- [Task prompt]: Let the output be exactly the lines from the one containing "луковица — 1 шт.;" through the end of the records below, both included.

- [Extracted data]:
:::::

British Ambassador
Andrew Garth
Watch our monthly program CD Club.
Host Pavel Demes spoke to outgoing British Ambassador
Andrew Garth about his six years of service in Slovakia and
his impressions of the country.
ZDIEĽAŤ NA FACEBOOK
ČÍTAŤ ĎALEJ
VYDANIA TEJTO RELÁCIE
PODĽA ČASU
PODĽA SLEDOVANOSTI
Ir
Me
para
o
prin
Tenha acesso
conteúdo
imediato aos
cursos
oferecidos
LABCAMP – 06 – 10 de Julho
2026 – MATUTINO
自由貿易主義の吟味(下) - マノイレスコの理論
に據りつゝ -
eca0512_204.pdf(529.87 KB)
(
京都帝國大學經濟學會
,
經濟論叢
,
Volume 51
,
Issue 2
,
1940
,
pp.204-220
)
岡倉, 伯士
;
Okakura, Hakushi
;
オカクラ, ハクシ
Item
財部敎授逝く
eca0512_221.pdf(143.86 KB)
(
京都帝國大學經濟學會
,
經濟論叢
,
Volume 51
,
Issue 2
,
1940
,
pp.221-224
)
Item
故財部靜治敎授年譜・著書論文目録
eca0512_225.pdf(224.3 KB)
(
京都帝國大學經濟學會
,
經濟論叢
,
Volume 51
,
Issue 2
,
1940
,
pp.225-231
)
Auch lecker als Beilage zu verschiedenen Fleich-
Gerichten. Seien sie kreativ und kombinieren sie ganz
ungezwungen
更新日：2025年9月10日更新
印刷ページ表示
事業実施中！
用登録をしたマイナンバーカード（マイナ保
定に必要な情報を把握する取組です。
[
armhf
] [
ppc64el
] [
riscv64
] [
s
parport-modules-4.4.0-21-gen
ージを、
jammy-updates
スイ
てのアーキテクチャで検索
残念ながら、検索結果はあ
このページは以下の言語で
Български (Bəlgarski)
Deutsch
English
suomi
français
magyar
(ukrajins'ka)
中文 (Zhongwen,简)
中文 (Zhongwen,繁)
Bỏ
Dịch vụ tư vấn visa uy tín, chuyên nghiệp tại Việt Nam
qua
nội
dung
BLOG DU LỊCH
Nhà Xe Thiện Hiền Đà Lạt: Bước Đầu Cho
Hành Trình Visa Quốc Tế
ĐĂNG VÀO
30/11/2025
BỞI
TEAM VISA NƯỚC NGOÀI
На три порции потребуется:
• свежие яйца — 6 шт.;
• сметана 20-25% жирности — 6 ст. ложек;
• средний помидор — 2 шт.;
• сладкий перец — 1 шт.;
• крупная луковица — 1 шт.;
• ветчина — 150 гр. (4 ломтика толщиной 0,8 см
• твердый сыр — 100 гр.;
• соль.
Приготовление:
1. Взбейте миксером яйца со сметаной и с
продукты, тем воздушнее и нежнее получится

:::::

- [Result of the task]:
• крупная луковица — 1 шт.;
• ветчина — 150 гр. (4 ломтика толщиной 0,8 см
• твердый сыр — 100 гр.;
• соль.
Приготовление:
1. Взбейте миксером яйца со сметаной и с
продукты, тем воздушнее и нежнее получится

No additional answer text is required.